Punishing your child for not eating vegetables can turn vegetables into a negative thing for your child. If your child refuses to eat, it’s best to take their meal away after about 20 minutes. Try not to make a big deal about it – just try again another time.
Avoid saying things like, ”If you eat your broccoli, you can have some dessert.” This can make your child more interested in treats than healthy foods. It also suggests that eating the healthy food is a chore and may encourage overeating.
Tip 4: Get your child involved in buying and cooking with vegetables
By getting your child involved in planning and cooking with vegetables, they will be more likely to want to eat the vegetables they help prepare.
For example, you could:
- Take your children shopping with you when you can. Seeing lots of different vegetables can make children more curious and interested to try them.
- Have them pick the vegetables at the grocery store to feel like they are involved.
- Make them in charge of putting chopped vegetables in a bowl or saucepan before you cook them.
- Wash and toss salad leaves with them.
- Make cooking fun by making faces with veggies on a pizza, adding sprouts and veggies to make a face on a mini bagel with vegetable cream cheese, etc.
Older children can help with grating or chopping vegetables when you feel they can safely handle sharper kitchen tools.
Tip 5: Offer vegetables as snacks
Vegetables make great snacks.
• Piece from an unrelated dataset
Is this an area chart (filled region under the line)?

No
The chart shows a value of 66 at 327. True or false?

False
If you stock up on vegetables for snacks and limit unhealthy snacks in your home, your child will be more likely to choose vegetables when she’s hungry.
Here are some vegetable snack ideas:
- Fill celery sticks with peanut butter and raisins to make a boat
- Make a healthy yogurt dip or hummus to have with fresh tomatoes, cucumber, carrots, peppers, etc.
- Make a fruit and vegetable smoothie
- Make kale, beet, turnip, parsnip and and/or sweet potato chips
Tip 6: Make vegetables tasty and fun!
Don’t prepare your vegetable the same way every time! Have fun finding new and creative ways to cook them. They don’t have to be plain boiled veggies without any flavor and taste, no one likes them that way! For example, you could try roasting vegies with fresh herbs and lemon juice or use finely sliced broccoli in a stir-fry or on a pizza.
Try to choose veggies of different shapes, colors, textures and tastes – the more variety there is, the more likely it is your child will find something that they are interested in eating. Also, if you serve new vegetables with food your child already enjoys, the entire focus of the meal isn’t on new vegetables.
Tip 7: Get vegetables into meals in other ways
You can disguise vegetables in foods you know your child likes to eat. For example, you could include pureed or grated vegetables in pasta sauce, macaroni, casseroles or soups
This won’t change your child’s behavior and thinking about vegetables, though, so it’s also important to regularly give your child vegetables in their original form. When you do this, your child has the chance to get familiar with and learn to like different tastes and textures.